E ogni volta che va a New York Leonard porta fiori alla sua statua di fronte
alla cattedrale di San Patrizio. «Il mistero – scriverà – è sempre radicato nel
fatto quotidiano, il mistero ha un’entrata stretta...». Non a caso, nel 1996, Leonard viene anche ordinato monaco zen.Ormai
vive a Montreal, lavorando attorno una scrivania di pino interamente sgombra:
«La strada è troppo lunga, il cielo è troppo vasto e il cuore errante è
finalmente senza dimora». Come definire insomma un cantautore ebreo che pure
nel lontano 1970 era stato addirittura accusato di fascismo? Era infatti in
corso il festival pop di Aix-en-Provence e un gruppetto di maoisti presenti tra
la folla contestò il pagamento del biglietto e il “fascista” Cohen.

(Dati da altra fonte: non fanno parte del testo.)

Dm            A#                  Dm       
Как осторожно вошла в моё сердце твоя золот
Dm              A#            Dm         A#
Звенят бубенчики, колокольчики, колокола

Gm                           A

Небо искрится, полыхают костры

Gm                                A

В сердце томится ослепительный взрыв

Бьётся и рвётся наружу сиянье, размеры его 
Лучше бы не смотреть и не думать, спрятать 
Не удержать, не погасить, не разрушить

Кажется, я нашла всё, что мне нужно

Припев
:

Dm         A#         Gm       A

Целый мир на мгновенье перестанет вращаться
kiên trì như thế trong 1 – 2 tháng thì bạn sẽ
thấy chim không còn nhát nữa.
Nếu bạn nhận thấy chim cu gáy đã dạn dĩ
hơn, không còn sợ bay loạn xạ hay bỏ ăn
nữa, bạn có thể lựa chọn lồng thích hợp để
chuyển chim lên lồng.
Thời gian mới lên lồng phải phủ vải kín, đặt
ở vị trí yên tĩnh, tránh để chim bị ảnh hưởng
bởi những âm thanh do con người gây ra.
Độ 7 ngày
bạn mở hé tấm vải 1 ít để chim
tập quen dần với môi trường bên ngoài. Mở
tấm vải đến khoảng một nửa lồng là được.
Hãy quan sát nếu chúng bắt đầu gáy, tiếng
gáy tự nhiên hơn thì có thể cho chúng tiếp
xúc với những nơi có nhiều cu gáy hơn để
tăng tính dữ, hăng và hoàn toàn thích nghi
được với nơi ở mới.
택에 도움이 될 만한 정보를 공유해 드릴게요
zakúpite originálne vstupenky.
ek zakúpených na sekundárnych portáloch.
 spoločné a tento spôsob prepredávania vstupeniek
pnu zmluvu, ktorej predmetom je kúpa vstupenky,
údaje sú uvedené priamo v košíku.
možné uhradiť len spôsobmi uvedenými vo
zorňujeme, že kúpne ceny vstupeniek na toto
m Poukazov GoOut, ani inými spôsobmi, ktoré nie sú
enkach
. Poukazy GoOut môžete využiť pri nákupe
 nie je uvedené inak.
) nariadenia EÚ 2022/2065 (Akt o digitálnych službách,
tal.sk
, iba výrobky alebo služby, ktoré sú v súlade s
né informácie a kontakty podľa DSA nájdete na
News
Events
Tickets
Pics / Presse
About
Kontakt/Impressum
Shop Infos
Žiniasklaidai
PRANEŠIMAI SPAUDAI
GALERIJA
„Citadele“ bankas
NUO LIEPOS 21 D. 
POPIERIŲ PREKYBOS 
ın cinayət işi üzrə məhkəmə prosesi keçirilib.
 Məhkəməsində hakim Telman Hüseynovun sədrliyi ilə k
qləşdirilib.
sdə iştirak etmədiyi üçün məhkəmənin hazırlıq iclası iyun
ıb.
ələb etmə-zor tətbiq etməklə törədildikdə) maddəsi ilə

Sul palco
vennero lanciate alcune bottiglie dopodiché lo scoppio di un faro
dell’illuminazione fece temere che qualcuno avesse tentato di sparare alla sua
band. Leonard, molto coraggiosamente, prese il microfono e sfidò i contestatori
a salire sul palco, facendo presente che lui e i suoi musicisti erano armati
oltreché provenienti dal feroce e indomito Sud degli Stati Uniti: «Se non vi
piace quel che state ascoltando, prendete voi il microfono, noi continuiamo a
suonare». L’esibizione venne portata a termine. La band di Cohen da quel giorno
prese il nome di The Army, l’esercito. Anche questa, solo l’ennesima apparente
contraddizione di Leonard.
L'Arte...l'esercito non proibito delle anime potenti.